そうこうしているうちに、単発的ではあるが、ヒホンにも押し込む時間帯はやってくる。終盤、バルサは絶体絶命のピンチこそなかったものの、踏ん張らなければならない場面を何度か作られた。守備のためにメッシとプジョルがイエローカードをもらってしまったことからも、すんなりといかなかったことは判る。
ロスタイムになり、嫌な場所でふたつほどフリーキックを与えた時は、少々ではあるがパンプローナやビルバオでの悪夢が脳裏をよぎりもした。しかし今回は劇的な同点弾を許すことなく、そのままのスコア(0-1)でゲームは終了。貴重な勝点3を、ペップチームは持ち帰っている。

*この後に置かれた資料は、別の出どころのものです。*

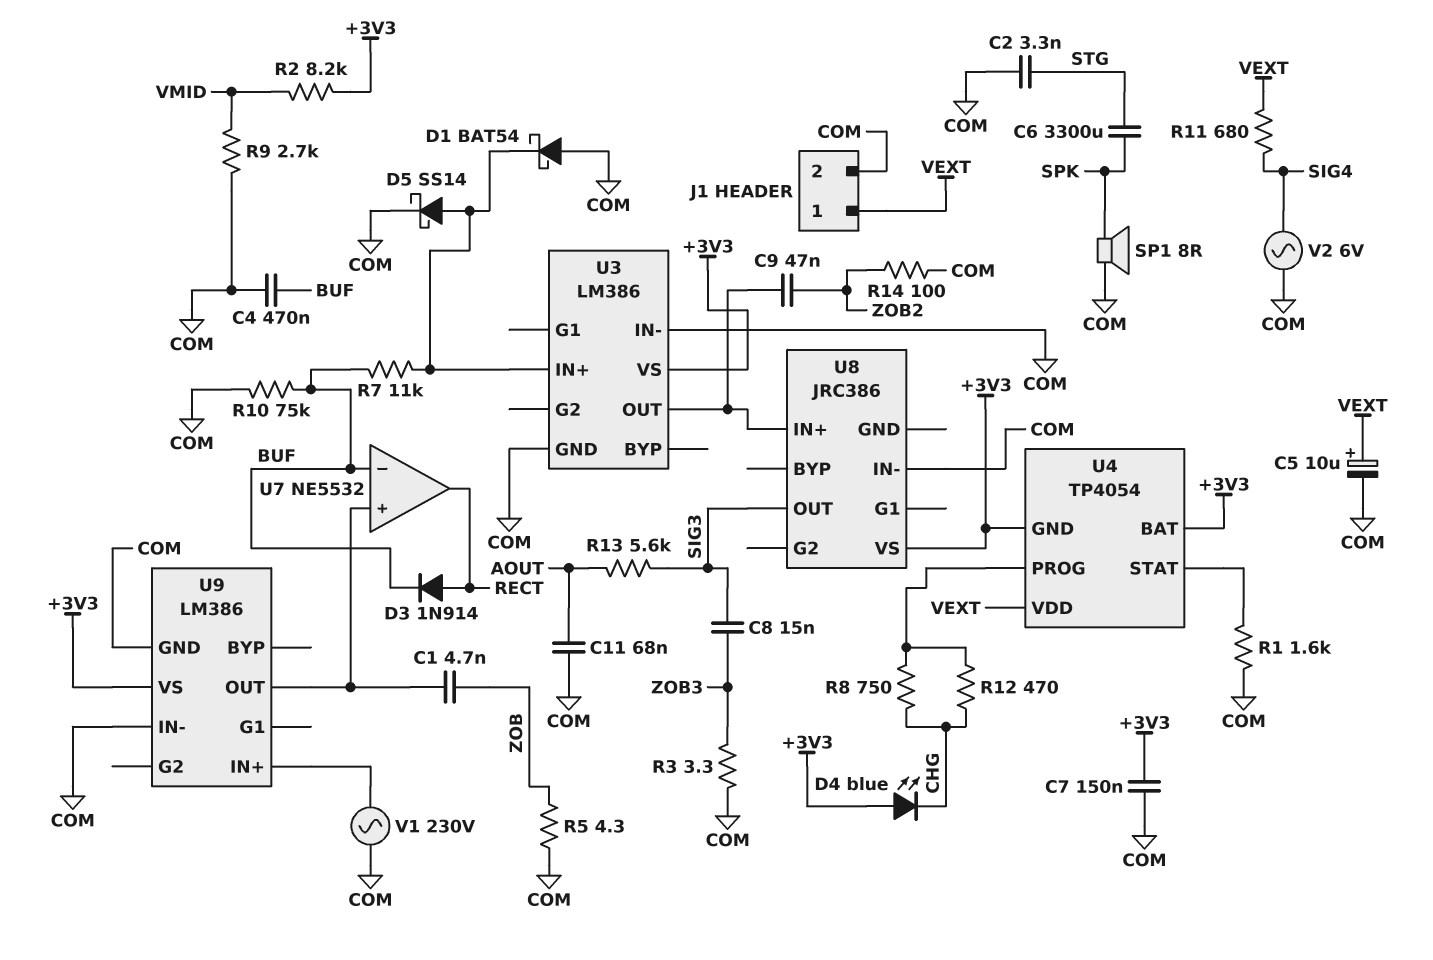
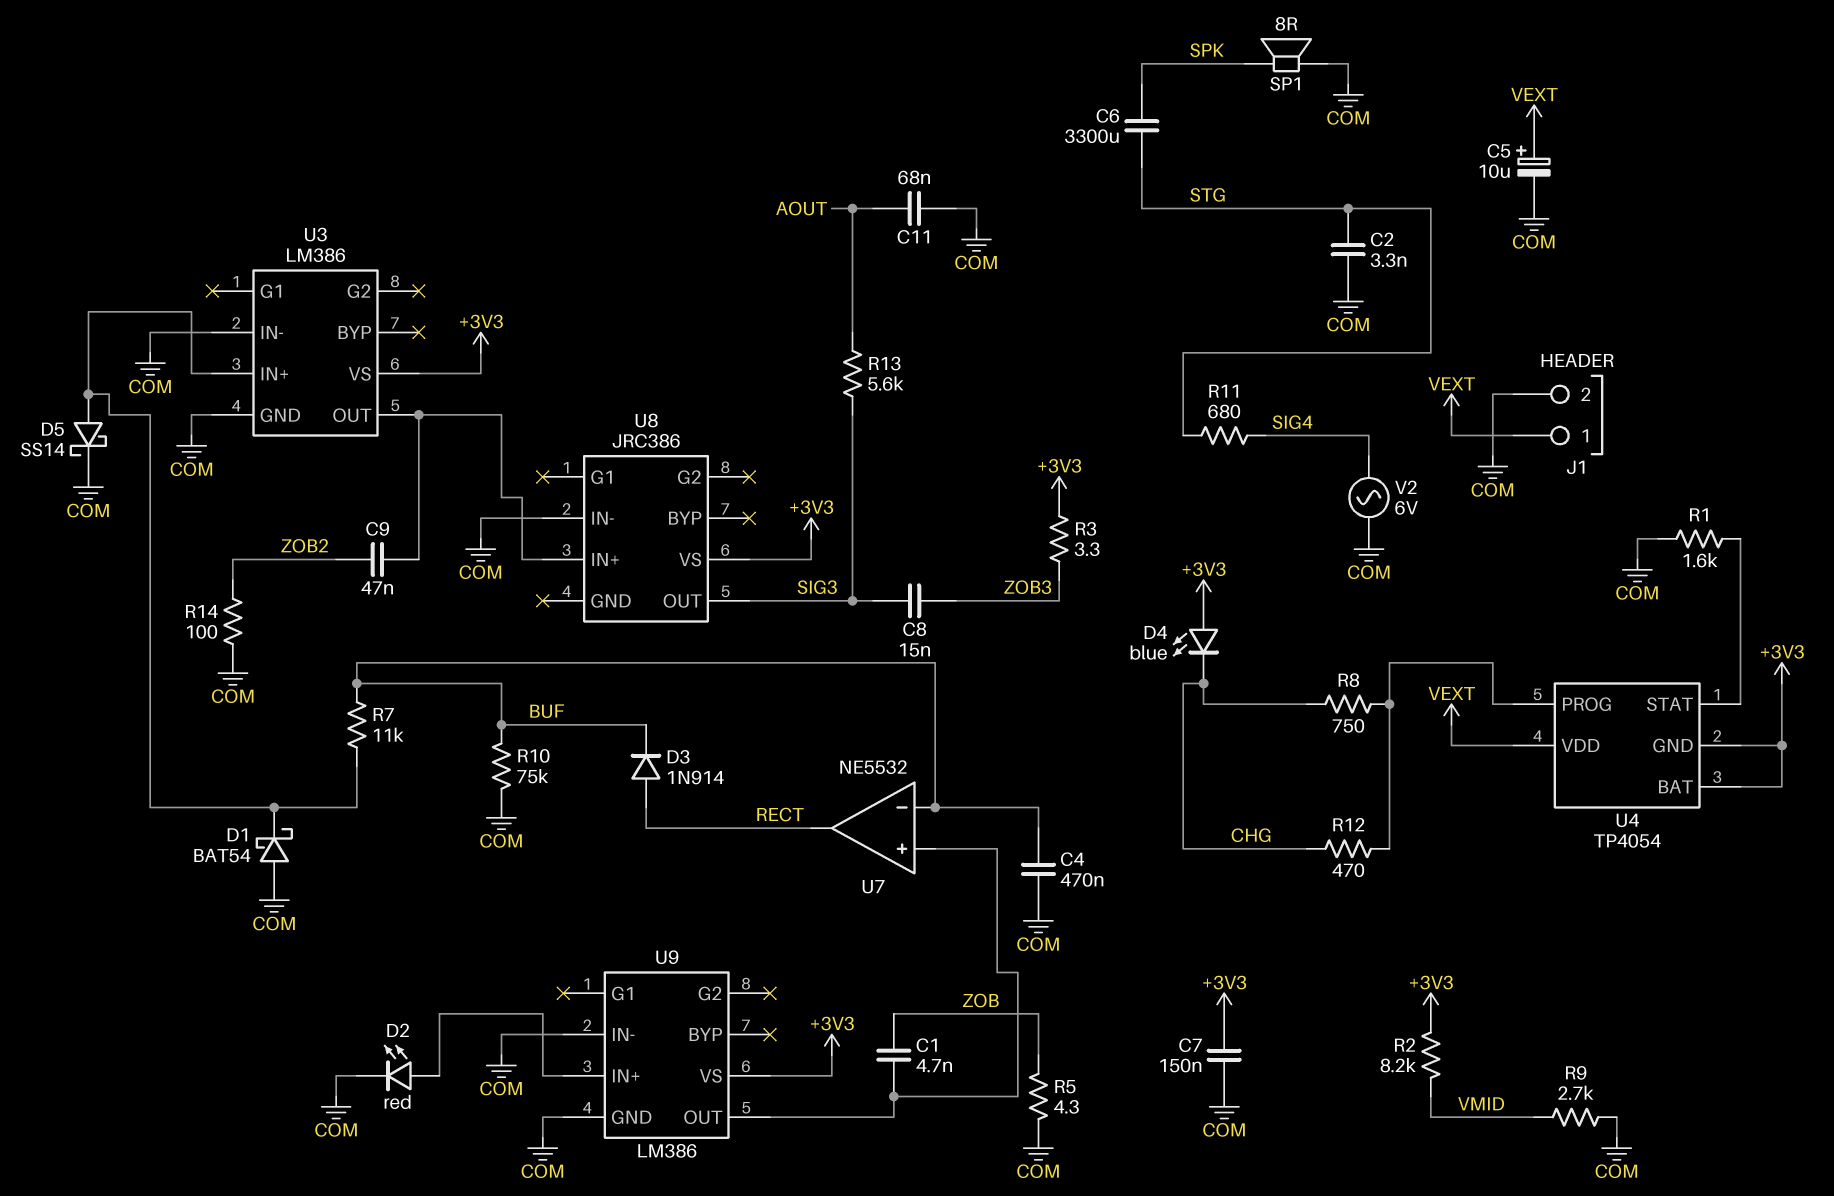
D2: none -> LED red (A U9/IN+, K COM)
R3: 3.3 (COM, ZOB3) -> 3.3 (+3V3, ZOB3)
R11: 680 (SIG4, VEXT) -> 680 (SIG4, STG)
V1: AC 230V (COM, U9/IN+) -> none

大量得点差となっていて不思議ではないゲームだった。やはり追加点を決められないと苦しい。だがペドロのゴールがチームを救い、正当な結果をものにした。リアソールでマドリーがまさかの勝利を手にしていただけに、値千金のゴール。バルサは2位との差を5ポイントのまま、後半戦を白星にてスタートした。安心を与え、次にさらに希望をもたらす内容と勝利だった。